Ratings agency ICRA in its latest report said that the Passenger Vehicle (PV) segment's FY21 volumes are expected to see a 22-25% drop, as its fortunes are tied to GDP growth rate and overall consumer sentiment, both of which are currently at historic lows. "This recessionary environment has resulted in purchase deferrals," ICRA said.
However, the agency also expected the PV industry volumes to witness a strong double-digit growth in FY2022. "This will be after two consecutive years of negative growth at (-17.9%) in FY2020 and (-22 to -25%) in FY2021. The fall in demand is also being reflected in capacity utilisation, which is likely to dip below 45% in FY2021, from 50-55% in FY2020," ICRA said.
Consumer sentiment has been hit for a while by a gradual fall in economic activity, and the automobile sector has bore the brunt of it. The industry, which contributes more than 7% to the country's GDP, has been registering de-growth for almost two years. Last year, in September, for instance, the PV segment saw a decline of 23.69% and sold 2,23,317 vehicles.
Also, during the middle of last year, data from Society of Indian Automobile Manufacturers (SIAM) showed that PV sales for July 2019 had fallen significantly by 31%. This was the sharpest fall in 19 years.
The Covid-19 pandemic has only exacerbated this. The economic turmoil it brought forth, prevented buyers from investing in big-ticket purchases. The lockdown not only disrupted supply chains but also forced people to delay spending.
According to estimates from Centre for Monitoring Indian Economy, over 122 million people in India lost their jobs in April 2020 alone.
The ICRA report notes that while the industry's long-term drivers are intact, but compared to the Chinese and other key global markets, the domestic market is witnessing a slower-paced recovery.

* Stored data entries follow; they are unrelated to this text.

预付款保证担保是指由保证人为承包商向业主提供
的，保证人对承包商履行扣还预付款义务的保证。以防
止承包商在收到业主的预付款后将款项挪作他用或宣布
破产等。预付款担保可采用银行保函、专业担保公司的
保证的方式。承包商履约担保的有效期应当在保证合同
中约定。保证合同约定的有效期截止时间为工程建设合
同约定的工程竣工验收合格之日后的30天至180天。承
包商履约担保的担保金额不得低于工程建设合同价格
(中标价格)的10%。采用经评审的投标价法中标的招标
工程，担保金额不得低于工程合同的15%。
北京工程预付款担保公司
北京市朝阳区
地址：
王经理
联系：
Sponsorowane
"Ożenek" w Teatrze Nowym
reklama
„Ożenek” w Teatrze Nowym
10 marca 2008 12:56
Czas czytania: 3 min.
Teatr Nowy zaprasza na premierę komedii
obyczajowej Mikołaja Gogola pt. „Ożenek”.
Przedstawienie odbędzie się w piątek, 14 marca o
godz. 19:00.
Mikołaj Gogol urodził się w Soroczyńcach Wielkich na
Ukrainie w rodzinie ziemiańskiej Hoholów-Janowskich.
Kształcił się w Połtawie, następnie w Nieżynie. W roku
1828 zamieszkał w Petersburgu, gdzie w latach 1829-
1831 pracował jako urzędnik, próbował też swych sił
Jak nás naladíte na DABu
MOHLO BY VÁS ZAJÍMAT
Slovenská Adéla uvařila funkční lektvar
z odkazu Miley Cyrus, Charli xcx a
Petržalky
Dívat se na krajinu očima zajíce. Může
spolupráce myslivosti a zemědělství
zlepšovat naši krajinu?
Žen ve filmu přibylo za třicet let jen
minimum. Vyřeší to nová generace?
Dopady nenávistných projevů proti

According to the automobile dealers’ body FADA, PV retail sales in May declined 86.97% to 30,749 units, as compared to the same month last year. September, however, saw a slight growth due to pent up demand, and the fact that there is a shift in customer preference for personal mobility over public transport due to the pandemic. Retail sales in September witnessed year-on-year increase of a meagre 9.81% to 1,95,665 units.
"There is an increased risk aversion in retail as well as wholesale financing, which is a deterrent," Ashish Modani, vice president, ICRA, said.
Modani feels that the rural market will be the key driver of volume in FY2021, which will benefit with entry level cars and utility vehicles (UV).
"Buyers may opt for 2W or used cars to avoid public transport. The share of diesel vehicles is expected to decline below 40% in UVs in the next two years, and some manufacturers have already exited the diesel portfolio completely," he said.
Another ongoing trend, according to ICRA, is the rise in delinquencies in the passenger and commercial vehicle segment. "Delinquencies in the CV segment could be around 6% to 8% and re-possession would go up if fleet operators were not able to sustain. Around 70% to 75% of CV loans had opted for moratorium," Shamsher Dewan, vice president, ICRA, said.
According to Dewan, fleet operators are in stress as fleet utilisation was dismal, while rising fuel costs were impacting operator-viability. Due to this, the financing environment has turned cautious and is expected to tighten further.
When it comes to commercial vehicles, which registered a monthly sales of more than 80,000 prior to the pandemic, has now fallen to 40,000 in September 2020. "The outlook for buses, medium, and heavy commercial vehicles was negative with a significant impact on capacity utilisation, which is expected to be at 36% in FY21, leading to a curtailing of capex spends from ₹6,700 crore in FY20 to ₹2,400 crore in FY21," the ratings agency said.
Dewan, however, pointed out that there was a recovery in the light commercial vehicle segment, with sales from 35% to 40% happening in semi-urban and rural areas, all because of demand from the FMCG and e-commerce players.